Hassenfratz took some trouble to ascertain the actual form of the huts of savage tribes of our time. In his book on carpentry he gives thirty-three specimens, of which, however, only sixteen or eighteen were copied from existing habitations, the remainder being derived from detailed descriptions of travelers. The pyramidal form, as the simplest, is that generally adopted by the more barbarous tribes, which fact gives good ground for conjecture that this style of building is the oldest of all. Usually the plan is oblong, though sometimes circular, and the roof is either angular or curved, according as stiff or pliant woods were at hand. In the African kraals and similar huts, flexible pieces of wood are bent into a semicircle, and the ends fixed into the ground. Other huts resemble pig-sties, rabbit-bins, and chicken-houses. The Siamese elevate the floor of their cabins some feet above the ground for protection from the damp, and the summer huts of the Kamtchatdales are built on posts and have for an entrance an inclined piece of timber with rough steps, like those in chicken-houses, leading to the roosting-place. This seems to be the primitive idea of building a staircase.
++++++++++++++++++++
__Given instruction 1__
Show every line of the records below that contains the string "barcode". Case counts.
++++++++++++++++++++
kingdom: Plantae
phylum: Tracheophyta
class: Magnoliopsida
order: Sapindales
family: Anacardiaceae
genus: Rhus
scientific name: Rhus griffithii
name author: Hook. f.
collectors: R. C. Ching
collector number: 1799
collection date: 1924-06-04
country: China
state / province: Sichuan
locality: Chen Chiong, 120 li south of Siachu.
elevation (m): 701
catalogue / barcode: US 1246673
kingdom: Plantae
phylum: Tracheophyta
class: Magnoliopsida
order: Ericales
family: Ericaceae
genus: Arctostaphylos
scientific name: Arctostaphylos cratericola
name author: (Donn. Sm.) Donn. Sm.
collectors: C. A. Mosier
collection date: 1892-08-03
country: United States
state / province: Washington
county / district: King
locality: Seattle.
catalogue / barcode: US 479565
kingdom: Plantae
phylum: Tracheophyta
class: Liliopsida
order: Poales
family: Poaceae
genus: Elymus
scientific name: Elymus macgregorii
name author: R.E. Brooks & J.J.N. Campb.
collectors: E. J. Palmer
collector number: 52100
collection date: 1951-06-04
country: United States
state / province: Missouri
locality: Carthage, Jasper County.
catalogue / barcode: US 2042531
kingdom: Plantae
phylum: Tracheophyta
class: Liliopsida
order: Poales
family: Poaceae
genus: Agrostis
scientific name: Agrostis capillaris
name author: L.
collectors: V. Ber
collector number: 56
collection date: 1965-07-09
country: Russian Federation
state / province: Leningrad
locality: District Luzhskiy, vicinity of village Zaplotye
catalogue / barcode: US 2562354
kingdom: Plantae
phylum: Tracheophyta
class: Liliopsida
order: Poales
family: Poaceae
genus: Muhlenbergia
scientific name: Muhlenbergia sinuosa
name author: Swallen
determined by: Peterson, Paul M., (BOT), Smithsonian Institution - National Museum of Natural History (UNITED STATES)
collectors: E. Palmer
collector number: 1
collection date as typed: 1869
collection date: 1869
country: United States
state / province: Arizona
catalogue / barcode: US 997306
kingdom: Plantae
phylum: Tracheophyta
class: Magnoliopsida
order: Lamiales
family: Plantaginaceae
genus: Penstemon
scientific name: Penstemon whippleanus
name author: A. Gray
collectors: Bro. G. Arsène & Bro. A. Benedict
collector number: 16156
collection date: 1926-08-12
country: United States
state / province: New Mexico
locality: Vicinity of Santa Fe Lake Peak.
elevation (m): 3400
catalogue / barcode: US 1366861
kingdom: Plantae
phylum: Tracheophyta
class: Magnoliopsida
++++++++++++++++++++
__Given instruction 2__
Resume the passage on primitive huts above, starting after its final sentence.

__Written reply 1__
catalogue / barcode: US 1246673
catalogue / barcode: US 479565
catalogue / barcode: US 2042531
catalogue / barcode: US 2562354
catalogue / barcode: US 997306
catalogue / barcode: US 1366861

__Written reply 2__
Chinese structures, when compared with those of less advanced nations, are a token of wonderful progress. The Chinese have had regular carpenters from time immemorial, while, among primitive nations, there is no trace of classification of workmen into distinct trades. A species of bamboo is much used by the Chinese; the inner part of this wood being spongy, it is practically a cylinder which does not admit of squaring, but is strong, hard, and durable. The skill of the Chinese carpenters is chiefly demonstrated by their light and elegant bridges, and, if we mistake not, the first idea of suspension-bridges was borrowed from them.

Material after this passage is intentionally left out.